§ Work task:
A single figure is required: the number of lines in the data below that hold the word "butt".

(Records shown)

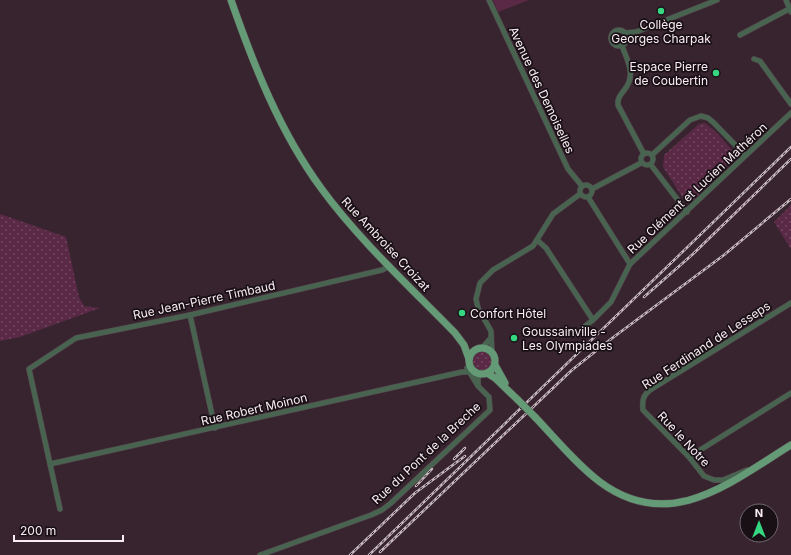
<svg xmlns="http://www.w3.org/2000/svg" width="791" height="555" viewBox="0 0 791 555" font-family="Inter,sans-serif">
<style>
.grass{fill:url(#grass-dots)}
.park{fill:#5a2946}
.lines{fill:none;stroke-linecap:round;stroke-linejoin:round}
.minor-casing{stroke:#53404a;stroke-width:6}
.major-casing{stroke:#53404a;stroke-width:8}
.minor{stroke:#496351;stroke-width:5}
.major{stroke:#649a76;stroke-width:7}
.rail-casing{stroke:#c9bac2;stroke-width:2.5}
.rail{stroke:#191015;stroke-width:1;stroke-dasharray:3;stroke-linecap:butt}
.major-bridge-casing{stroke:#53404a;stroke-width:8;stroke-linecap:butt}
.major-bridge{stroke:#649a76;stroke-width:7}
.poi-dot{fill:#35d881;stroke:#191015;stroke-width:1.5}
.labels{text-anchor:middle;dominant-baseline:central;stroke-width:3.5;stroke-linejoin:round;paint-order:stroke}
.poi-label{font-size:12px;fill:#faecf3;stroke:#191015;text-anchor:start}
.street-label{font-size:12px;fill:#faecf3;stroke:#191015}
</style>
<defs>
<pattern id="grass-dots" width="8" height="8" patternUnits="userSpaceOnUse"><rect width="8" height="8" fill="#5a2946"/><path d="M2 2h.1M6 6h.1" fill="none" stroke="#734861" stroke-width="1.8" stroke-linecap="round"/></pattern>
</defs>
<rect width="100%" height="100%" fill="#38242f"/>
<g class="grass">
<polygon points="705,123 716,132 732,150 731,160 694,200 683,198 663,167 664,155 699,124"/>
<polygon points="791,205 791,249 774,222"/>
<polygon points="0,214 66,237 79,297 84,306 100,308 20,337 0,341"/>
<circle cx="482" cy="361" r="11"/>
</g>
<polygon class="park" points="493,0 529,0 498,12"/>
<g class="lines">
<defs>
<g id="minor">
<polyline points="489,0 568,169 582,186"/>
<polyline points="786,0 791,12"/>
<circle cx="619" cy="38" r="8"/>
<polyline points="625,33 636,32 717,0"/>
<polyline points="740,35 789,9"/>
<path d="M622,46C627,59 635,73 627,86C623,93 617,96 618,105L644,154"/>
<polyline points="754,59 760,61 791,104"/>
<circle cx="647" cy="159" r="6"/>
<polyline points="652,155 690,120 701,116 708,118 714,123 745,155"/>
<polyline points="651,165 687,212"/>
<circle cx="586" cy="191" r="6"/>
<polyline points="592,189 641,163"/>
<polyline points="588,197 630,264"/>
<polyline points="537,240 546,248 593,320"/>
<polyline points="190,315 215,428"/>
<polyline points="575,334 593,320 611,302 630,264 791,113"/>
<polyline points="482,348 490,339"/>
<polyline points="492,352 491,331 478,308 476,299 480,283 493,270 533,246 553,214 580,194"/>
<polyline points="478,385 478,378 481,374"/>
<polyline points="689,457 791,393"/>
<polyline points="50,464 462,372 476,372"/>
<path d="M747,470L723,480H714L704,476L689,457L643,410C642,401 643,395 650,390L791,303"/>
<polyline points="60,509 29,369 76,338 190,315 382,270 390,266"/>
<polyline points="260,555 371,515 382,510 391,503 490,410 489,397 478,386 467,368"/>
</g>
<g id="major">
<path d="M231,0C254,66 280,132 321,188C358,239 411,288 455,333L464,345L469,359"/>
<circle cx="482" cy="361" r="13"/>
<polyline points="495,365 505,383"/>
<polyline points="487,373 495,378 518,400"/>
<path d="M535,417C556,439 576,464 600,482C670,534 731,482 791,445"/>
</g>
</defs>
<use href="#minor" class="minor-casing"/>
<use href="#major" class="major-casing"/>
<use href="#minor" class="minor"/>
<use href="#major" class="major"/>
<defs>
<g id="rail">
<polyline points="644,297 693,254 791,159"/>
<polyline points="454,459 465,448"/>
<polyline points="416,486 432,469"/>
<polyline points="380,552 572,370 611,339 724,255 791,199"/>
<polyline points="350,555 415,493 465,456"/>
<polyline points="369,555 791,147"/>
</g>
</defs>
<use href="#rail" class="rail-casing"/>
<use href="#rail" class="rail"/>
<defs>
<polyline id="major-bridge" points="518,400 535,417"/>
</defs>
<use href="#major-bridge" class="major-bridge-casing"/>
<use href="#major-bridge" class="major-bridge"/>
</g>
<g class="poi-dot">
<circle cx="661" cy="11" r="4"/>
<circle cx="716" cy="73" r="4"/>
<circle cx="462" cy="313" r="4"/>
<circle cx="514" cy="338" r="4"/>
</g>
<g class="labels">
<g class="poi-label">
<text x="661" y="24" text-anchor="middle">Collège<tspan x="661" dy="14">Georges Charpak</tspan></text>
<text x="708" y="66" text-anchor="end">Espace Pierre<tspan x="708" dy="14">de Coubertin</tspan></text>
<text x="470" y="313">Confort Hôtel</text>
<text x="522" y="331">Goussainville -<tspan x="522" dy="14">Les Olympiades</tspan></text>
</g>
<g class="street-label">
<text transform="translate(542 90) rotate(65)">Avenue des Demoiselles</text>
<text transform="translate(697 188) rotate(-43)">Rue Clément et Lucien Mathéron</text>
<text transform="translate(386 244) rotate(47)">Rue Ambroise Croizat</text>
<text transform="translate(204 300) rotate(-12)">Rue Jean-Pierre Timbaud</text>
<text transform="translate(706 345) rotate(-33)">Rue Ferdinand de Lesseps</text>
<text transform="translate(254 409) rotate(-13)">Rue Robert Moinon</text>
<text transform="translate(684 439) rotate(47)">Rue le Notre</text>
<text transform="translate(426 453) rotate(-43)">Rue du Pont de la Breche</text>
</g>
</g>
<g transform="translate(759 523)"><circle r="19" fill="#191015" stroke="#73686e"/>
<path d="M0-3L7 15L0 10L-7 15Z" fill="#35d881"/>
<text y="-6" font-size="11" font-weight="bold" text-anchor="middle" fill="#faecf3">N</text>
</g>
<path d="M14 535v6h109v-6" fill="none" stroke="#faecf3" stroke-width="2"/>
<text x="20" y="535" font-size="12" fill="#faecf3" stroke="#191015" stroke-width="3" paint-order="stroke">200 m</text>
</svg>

(End Records shown)

§ Exercise solution:
2